Tinn v Hoffman

Tinn v Hoffman & Co. (1873): A Quick Summary

Case name & citation: Tinn v Hoffman & Co. [(1873) 29 LT 271]

Year of the case: 1873

Jurisdiction: Queen’s Bench Division

Area of law: Communication of offer; acceptance

What is the case about?

Tinn v Hoffman & Co. is one of the landmark cases in contract law that throws light on the validity of cross-offers. Can a contract be said to be formed if two parties make identical offers to each other? The case attempts to address this question.

Facts of the case (Tinn v Hoffman & Co.)

Mr. Hoffman, the defendant, had offered Mr. Tinn, the plaintiff, an opportunity to purchase iron from him at a reasonable price. The offer was to sell 800 tons of iron for the price of 69s per ton. The defendant requested that the response to this proposition be sent via postal mail. In ignorance of this offer, later that same day, the plaintiff also sent him a letter with an identical offer to purchase iron on similar terms. The validity of these two offers (cross-offers) was brought up in this case. Even though he sent his letter to the defendant before receiving the defendant’s letter, the plaintiff argued that it still constituted a valid acceptance.

Issue that arose

It was unclear whether the parties had established any kind of contract about the purchase. In this regard, it was questionable whether Tinn’s letter could be regarded as an agreement to the initial offer made by Hoffman.
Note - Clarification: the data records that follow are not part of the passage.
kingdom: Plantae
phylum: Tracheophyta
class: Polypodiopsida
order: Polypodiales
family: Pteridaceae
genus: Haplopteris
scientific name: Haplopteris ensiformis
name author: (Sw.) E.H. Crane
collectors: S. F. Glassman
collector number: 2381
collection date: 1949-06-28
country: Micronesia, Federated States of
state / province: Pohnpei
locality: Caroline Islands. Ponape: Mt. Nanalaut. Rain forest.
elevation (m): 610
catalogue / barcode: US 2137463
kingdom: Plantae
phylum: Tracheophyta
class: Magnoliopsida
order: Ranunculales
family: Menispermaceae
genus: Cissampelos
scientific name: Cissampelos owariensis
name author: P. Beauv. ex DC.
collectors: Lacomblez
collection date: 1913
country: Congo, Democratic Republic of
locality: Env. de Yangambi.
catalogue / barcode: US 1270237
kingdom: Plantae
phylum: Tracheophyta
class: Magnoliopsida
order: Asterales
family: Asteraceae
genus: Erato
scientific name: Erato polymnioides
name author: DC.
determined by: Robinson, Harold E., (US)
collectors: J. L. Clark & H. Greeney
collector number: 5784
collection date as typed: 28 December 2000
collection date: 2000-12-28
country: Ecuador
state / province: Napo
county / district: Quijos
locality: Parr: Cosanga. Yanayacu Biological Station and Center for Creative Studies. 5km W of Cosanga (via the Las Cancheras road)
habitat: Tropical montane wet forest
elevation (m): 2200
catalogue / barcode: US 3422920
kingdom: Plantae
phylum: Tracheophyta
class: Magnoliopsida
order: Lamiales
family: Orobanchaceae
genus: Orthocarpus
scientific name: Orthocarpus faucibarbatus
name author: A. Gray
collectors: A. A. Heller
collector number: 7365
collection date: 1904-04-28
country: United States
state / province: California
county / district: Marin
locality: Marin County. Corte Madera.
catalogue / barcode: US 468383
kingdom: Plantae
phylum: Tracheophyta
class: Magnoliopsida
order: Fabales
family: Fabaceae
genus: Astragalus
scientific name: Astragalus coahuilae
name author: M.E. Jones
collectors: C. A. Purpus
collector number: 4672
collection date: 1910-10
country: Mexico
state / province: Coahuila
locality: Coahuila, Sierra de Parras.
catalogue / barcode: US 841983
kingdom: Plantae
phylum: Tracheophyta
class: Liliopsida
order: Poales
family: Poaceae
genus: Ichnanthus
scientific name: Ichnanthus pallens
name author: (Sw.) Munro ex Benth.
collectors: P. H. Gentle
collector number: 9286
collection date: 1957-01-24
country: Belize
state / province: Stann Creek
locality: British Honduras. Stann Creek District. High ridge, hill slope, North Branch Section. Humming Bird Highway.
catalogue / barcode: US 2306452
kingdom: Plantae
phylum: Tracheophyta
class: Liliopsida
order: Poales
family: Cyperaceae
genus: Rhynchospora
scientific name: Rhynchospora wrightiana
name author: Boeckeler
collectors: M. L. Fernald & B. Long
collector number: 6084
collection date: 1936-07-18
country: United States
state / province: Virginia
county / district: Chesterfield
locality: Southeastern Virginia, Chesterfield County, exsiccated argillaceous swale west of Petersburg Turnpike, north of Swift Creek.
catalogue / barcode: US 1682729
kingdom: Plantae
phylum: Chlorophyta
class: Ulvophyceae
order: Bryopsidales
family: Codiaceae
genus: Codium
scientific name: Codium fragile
Also, as specified in the offer, whether acceptance had to be by post only in order to be valid.

The general rule relating to Cross offers

Cross-offers are made between two parties who are unaware of one another’s offer and who make similar proposals to one another. Such offers do not signify the other party’s acceptance of one’s offer, and as a result, there is no formal agreement.

For example, A wrote to B and offered to sell him certain products. B wrote to A on the same day, proposing to buy the same products. The letters got mixed up in the mail. Here, A and B have not reached an agreement and there is no concluded contract.

Judgment of the Court in “Tinn v Hoffman & Co.”

The Court decided that no contract for the purchase of iron had been concluded between Tinn and Hoffman. The two offers were made at the same time and did not obligate the parties to pursue any further actions. Moreover, they were coincidentally made without knowledge of one another’s offer.

The Court further held that counter offers are not the same as cross offers. And to form a valid contract, there has to be a valid communication that denotes an offer and acceptance. As had been stated in Hoffman’s offer, there was no acceptance by post. In addition, the Court said that although acceptance was sought by post, if the plaintiff had accepted by an equally fast method (such as telegram or in person), the same would also have been valid.

It was determined that Tinn’s letter, in this case, served as a fresh offer rather than a declaration of agreement and that more discussion would have been needed to make Tinn’s response serve as an acceptance of Hoffman’s offer.

Thus, the decision was held in favor of the defendant. The plaintiff, Mr. Tinn, could not be said to have accepted the offer of which he was not aware. The offeree must be aware of the offer before he can assent to it. Thus, the letter did not constitute a valid acceptance.

In general, the law follows that knowledge of an offer is needed in order to constitute its acceptance. Many other cases deal with this point. Some of these are R v Clarke (1927) 40 CLR 227, Williams v Carwardine (1833), and Gibbons v Proctor [(1891) 64 L.T. 594].